After Work & Co won a pitch for Vistaprint, the company known for its printing services, the agency initially planned to evolve the brand's digital experience. Then COVID-19 struck. When Vistaprint decided to redeploy its factory to produce face masks, the brand asked Work & Co for help. Time was of the essence as the global need for masks, a product very few marketers knew how to make, skyrocketed. Work & Co worked with Vistaprint, collaborating on live design files and hosting regular check-ins, to release masks to the public within a matter of weeks.
“Historically, we always talked about partnering with clients and sharing the ongoing work—this is everything on steroids,” Ramaswamy says. Yet the speed with which Work & Co was able to execute projects as a result of the pandemic is a skill that is not going away.
“Those trends that were pretty accelerated due to the pandemic are things that are going to be core tenets to the company even further coming out of this,” he says.
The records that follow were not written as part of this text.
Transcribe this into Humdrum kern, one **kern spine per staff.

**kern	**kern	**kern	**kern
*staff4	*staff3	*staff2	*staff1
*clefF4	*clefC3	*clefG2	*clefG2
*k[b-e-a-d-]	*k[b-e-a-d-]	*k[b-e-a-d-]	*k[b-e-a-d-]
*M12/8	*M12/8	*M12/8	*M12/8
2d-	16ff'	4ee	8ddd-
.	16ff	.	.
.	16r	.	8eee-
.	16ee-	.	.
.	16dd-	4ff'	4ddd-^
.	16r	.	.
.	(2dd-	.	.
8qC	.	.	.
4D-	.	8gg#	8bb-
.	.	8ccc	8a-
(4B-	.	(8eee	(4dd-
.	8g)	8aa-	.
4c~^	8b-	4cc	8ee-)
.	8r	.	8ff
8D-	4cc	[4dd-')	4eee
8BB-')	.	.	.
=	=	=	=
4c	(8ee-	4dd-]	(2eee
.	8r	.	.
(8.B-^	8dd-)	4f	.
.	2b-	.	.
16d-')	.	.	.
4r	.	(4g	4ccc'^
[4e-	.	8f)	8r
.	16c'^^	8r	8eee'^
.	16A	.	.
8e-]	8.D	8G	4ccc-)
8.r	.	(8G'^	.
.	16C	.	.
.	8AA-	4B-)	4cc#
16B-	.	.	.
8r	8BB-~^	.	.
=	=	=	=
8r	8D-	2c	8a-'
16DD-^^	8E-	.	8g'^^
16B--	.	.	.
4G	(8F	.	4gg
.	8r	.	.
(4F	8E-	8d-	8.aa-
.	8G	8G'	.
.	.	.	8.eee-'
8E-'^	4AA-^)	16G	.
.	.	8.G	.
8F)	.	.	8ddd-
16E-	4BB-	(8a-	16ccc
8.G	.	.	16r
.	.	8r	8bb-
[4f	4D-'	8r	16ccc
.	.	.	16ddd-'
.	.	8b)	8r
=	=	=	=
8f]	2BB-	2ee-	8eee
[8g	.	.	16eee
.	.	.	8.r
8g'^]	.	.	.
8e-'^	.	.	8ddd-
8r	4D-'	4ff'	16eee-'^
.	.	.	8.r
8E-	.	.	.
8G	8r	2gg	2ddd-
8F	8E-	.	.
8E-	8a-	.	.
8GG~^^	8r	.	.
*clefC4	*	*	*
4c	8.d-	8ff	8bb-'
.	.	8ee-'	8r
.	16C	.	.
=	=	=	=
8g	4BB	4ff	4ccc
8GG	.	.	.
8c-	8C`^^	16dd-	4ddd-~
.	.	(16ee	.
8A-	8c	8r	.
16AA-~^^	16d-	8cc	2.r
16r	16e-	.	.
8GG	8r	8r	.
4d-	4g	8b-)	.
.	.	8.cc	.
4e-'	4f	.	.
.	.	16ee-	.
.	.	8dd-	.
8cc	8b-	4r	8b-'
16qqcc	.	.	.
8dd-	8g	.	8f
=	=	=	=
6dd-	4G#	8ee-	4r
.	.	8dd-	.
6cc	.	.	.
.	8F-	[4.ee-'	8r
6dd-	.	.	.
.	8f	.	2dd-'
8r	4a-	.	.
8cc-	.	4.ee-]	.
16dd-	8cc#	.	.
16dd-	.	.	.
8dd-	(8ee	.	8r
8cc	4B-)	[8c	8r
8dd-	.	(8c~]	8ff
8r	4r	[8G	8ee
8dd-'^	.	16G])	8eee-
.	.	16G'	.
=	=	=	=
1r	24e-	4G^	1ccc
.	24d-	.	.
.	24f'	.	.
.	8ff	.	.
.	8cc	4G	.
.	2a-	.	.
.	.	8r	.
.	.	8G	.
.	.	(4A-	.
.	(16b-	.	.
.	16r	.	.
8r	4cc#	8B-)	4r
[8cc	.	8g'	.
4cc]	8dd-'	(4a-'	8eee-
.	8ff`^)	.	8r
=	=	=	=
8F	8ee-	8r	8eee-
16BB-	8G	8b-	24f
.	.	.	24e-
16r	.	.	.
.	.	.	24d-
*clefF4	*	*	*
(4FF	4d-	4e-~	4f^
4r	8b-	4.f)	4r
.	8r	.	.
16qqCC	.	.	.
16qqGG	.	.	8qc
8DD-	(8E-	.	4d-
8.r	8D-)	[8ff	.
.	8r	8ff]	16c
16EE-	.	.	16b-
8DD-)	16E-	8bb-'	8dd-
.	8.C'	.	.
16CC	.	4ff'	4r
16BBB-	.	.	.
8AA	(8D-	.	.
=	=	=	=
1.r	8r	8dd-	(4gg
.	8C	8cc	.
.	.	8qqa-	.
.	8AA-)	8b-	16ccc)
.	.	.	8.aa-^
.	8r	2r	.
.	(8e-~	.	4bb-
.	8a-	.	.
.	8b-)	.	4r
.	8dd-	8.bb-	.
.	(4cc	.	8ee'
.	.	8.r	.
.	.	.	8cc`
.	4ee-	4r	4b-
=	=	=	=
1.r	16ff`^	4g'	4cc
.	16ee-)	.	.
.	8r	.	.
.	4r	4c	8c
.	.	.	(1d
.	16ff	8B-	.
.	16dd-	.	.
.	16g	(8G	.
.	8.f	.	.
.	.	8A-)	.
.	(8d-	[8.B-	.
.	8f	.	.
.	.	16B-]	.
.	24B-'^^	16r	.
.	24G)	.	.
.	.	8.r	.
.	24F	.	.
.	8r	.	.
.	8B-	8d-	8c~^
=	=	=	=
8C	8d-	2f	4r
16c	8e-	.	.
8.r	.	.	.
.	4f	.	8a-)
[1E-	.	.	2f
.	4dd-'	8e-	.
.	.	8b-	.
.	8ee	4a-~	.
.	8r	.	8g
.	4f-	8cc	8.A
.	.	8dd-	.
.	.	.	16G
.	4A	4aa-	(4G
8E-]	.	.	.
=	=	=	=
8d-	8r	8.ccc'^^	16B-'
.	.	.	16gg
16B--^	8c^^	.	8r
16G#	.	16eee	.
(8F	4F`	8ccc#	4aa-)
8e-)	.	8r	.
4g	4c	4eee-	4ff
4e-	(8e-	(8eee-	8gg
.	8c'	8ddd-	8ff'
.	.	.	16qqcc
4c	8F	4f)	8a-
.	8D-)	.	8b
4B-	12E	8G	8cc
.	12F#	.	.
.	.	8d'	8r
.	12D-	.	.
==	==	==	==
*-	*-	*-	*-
Along with helping brands foster long-term consumer connections, Work & Co is also assisting clients with ethical issues such as data privacy. The agency teamed up with Ikea to improve the retailer’s customer privacy tools, adding things like context when it comes to consent around personal data, and adjusting language to have less jargon and more simplicity. Some of the new features have already begun rolling out and appear to be resonating, according to Martin Coppola, who says customers who interact with the privacy feature are three times more engaged with Ikea than those who do not.
“This ultimately is really good for business—it builds trust,” says Dever Thomas, partner, design at Work & Co. “It’s just going to become more and more important as things like data breaches [occur] and the way data can be treated is not always best.”
But continuing Work & Co’s momentum is dependent on keeping employees happy. After the pandemic’s work-from-home arrangements put a spotlight on the importance of flexibility, Work & Co plans to introduce a hybrid work schedule in 2022 where staffers have the option of coming to the office three days a week rather than five. In addition, at a time when the importance of brand purpose increasingly starts from within, the agency is prioritizing social justice. Last year, Work & Co committed to $1 million in pro bono assignments to support the Black community. Tools like Give Blck, an online database of Black nonprofits that helps consumers find places to donate, assisted with such goals.
Such efforts are “huge drivers of employee satisfaction and feeling like we’re all part of something bigger together,” says Ramaswamy.